- WORK TASK
Could you write out all of the data again, word for word?

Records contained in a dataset
* * *
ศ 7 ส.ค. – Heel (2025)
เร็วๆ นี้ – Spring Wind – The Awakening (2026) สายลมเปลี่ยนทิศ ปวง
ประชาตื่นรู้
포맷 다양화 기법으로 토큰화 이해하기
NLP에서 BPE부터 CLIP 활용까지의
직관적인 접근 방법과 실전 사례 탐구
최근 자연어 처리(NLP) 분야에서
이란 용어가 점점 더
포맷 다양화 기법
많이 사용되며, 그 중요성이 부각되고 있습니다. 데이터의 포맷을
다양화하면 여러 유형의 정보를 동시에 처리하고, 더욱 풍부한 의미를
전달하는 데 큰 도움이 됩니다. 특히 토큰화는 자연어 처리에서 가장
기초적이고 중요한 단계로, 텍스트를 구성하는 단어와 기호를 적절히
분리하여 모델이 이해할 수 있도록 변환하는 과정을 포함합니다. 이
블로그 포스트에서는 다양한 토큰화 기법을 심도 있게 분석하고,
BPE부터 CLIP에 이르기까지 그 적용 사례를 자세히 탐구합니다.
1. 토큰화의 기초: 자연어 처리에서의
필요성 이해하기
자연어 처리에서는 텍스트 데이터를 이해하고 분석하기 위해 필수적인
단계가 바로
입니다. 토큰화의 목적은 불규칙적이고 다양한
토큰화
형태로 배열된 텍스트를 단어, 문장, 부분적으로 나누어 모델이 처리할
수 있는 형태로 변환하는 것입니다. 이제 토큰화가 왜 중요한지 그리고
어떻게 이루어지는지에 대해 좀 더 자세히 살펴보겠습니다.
* * *
- EXPECTED OUTPUT
ศ 7 ส.ค. – Heel (2025)
เร็วๆ นี้ – Spring Wind – The Awakening (2026) สายลมเปลี่ยนทิศ ปวง
ประชาตื่นรู้
포맷 다양화 기법으로 토큰화 이해하기
NLP에서 BPE부터 CLIP 활용까지의
직관적인 접근 방법과 실전 사례 탐구
최근 자연어 처리(NLP) 분야에서
이란 용어가 점점 더
포맷 다양화 기법
많이 사용되며, 그 중요성이 부각되고 있습니다. 데이터의 포맷을
다양화하면 여러 유형의 정보를 동시에 처리하고, 더욱 풍부한 의미를
전달하는 데 큰 도움이 됩니다. 특히 토큰화는 자연어 처리에서 가장
기초적이고 중요한 단계로, 텍스트를 구성하는 단어와 기호를 적절히
분리하여 모델이 이해할 수 있도록 변환하는 과정을 포함합니다. 이
블로그 포스트에서는 다양한 토큰화 기법을 심도 있게 분석하고,
BPE부터 CLIP에 이르기까지 그 적용 사례를 자세히 탐구합니다.
1. 토큰화의 기초: 자연어 처리에서의
필요성 이해하기
자연어 처리에서는 텍스트 데이터를 이해하고 분석하기 위해 필수적인
단계가 바로
입니다. 토큰화의 목적은 불규칙적이고 다양한
토큰화
형태로 배열된 텍스트를 단어, 문장, 부분적으로 나누어 모델이 처리할
수 있는 형태로 변환하는 것입니다. 이제 토큰화가 왜 중요한지 그리고
어떻게 이루어지는지에 대해 좀 더 자세히 살펴보겠습니다.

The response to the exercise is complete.